#### Assignment:
Please identify every line in the material below that contains the string "axis", matching case exactly, and copy each of those lines in full.

#### Records for processing:
====================

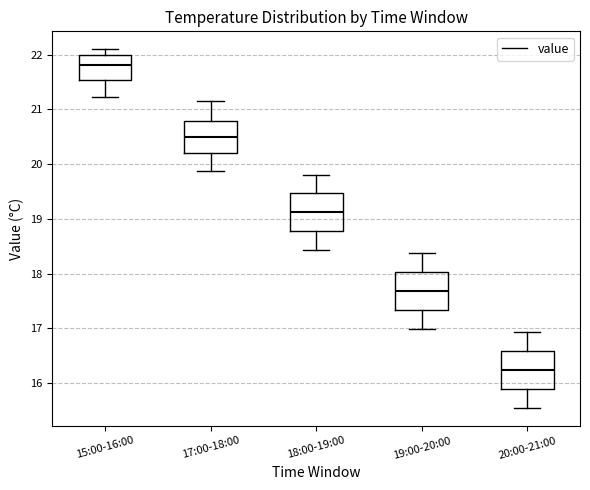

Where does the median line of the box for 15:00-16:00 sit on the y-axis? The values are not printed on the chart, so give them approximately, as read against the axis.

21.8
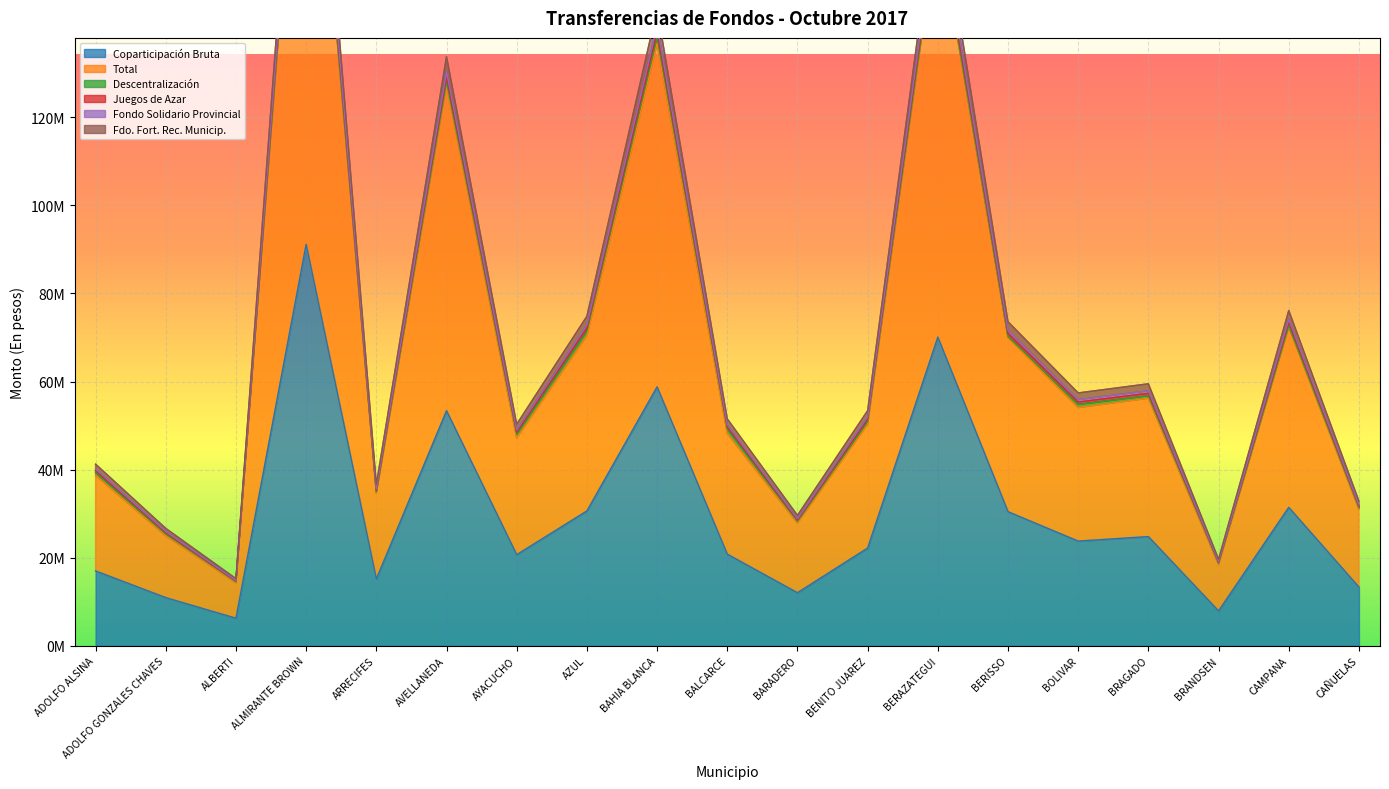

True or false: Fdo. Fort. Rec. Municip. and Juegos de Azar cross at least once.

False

====================

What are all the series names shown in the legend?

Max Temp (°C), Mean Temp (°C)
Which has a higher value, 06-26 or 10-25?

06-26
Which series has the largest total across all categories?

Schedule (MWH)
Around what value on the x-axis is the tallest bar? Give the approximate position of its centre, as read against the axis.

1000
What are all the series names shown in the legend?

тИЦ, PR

====================

#### Answer to this task:
Where does the median line of the box for 15:00-16:00 sit on the y-axis? The values are not printed on the chart, so give them approximately, as read against the axis.
Around what value on the x-axis is the tallest bar? Give the approximate position of its centre, as read against the axis.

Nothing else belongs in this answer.